With the $1.6 million, Step Up in Crisis, according to Mosberger-Tang, was able to purchase from different Chinese factories the 2 million surgical masks, 20,000 protective suits, 20,000 surgical suits, 8,000 shoe covers, and 200,000 KN95 masks. (These masks are similar to N95 masks routinely used in hospitals, and the Food and Drug Administration now allows KN95 masks to be used in medical situations.) The prices were good: $1.20 for each KN95 mask, 35 cents for each surgical mask, $5.40 for a surgical gown. Flexport.org, a shipping outfit that works with humanitarian and nonprofit groups, raised funds to cover shipping costs. Assist International, a global humanitarian organization founded in 1990, has provided Mosberger-Tang crucial organizing help. 

In late April, the first shipment of PPE obtained by Step Up in Crisis—50,000 of the surgical masks and the shoe covers—reached a warehouse in Los Angeles. The rest of the supplies are scheduled to arrive in different shipments through the first three weeks of May. The group has a team of Google volunteers who have been scouring a list of 3,000 hospitals and health care facilities to prioritize which institutions should receive this equipment. Step Up in Crisis is looking to sell the PPE at its cost to hospitals that can afford to buy the supplies, but it also intends to donate some equipment to facilities that are financially strapped. 

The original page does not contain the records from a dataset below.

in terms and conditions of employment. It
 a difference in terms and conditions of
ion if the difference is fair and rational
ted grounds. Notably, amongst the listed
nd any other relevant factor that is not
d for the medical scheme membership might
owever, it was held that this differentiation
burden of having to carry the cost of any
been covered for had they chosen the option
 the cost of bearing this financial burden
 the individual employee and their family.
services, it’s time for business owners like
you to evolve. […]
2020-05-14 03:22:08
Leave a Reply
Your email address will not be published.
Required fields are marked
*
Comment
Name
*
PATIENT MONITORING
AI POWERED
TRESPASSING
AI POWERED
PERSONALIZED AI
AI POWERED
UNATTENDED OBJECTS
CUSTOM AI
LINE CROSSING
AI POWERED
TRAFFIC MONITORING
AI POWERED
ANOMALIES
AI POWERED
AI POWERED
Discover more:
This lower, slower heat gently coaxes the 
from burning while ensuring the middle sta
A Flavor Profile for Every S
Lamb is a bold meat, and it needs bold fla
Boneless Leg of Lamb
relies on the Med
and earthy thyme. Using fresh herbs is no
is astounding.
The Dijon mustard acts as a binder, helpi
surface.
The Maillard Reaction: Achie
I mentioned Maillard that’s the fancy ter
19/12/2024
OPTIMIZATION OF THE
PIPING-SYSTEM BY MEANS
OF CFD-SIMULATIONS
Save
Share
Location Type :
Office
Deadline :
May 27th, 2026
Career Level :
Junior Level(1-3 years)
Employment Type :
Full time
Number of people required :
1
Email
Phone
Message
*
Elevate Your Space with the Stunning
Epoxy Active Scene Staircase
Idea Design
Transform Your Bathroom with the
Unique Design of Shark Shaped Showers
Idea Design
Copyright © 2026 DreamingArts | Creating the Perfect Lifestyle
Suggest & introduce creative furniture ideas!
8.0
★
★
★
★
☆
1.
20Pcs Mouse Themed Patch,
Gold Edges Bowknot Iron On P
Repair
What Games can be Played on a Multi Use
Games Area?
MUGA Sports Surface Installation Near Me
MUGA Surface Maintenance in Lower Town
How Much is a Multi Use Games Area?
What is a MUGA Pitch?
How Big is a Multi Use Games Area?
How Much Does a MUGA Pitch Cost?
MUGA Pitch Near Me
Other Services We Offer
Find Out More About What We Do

“I have never done anything like this before,” Mosberger-Tang says. “I never imagined doing this before. But the federal government is not doing what it is supposed to be doing. It should be coordinating procurement and distribution. It should be negotiating with China and bringing the PPE over. I have spoken to dozens of local organizations trying to do what we’re doing.”

Mosberger-Tang’s effort shows that desperately needed PPE can be quickly secured from Chinese manufacturers. But one part of the process makes it tougher for government officials and hospitals to pull off these deals: Chinese manufacturers are demanding to be paid upfront. That entails risks that many state governments and health care companies are not able to—or permitted to—absorb. In the deals her group has struck, it has had to pay 30 percent of the total price to reserve the manufacturing time needed to produce the goods. Then the rest of the money has to be sent to the Chinese firm before the PPE is shipped. (The products are inspected either in person or by video before this final payment is made.)

“We take the risk,” Mosberger-Tang says. “We do the risk mitigation. This is not the normal procedure for hospitals and state governments. And it’s a fair bit of risk.”

She hopes to raise more money and use the revenues from the first disbursements to finance additional purchases. 

Mosberger-Tang, an American citizen, points out that the current anti-China talk from Donald Trump and his political allies does not help on this front: “I wish the US government could be smarter in dealing with China. They know this manufacturing is in China. There is no point to calling this the ‘Chinese virus’ and irritate the Chinese government and end up not getting the equipment you need.” Moreover, she says, this reliance on Chinese manufacturing must change: “We have to start manufacturing more of this PPE here in the United States. We cannot rely on a foreign county. This will happen again. Manufacturing N95 masks is not rocket science. We have to prepare for the next crisis. We cannot be dependent on a foreign government with all this geopolitical tension.”

“I don’t want to be doing this,” she adds. “I can’t sleep. I have to be working between midnight and 3 a.m. But there’s no choice. We need a federal response. The US government has much more negotiating power than we do. It’s crazy we have to do this.”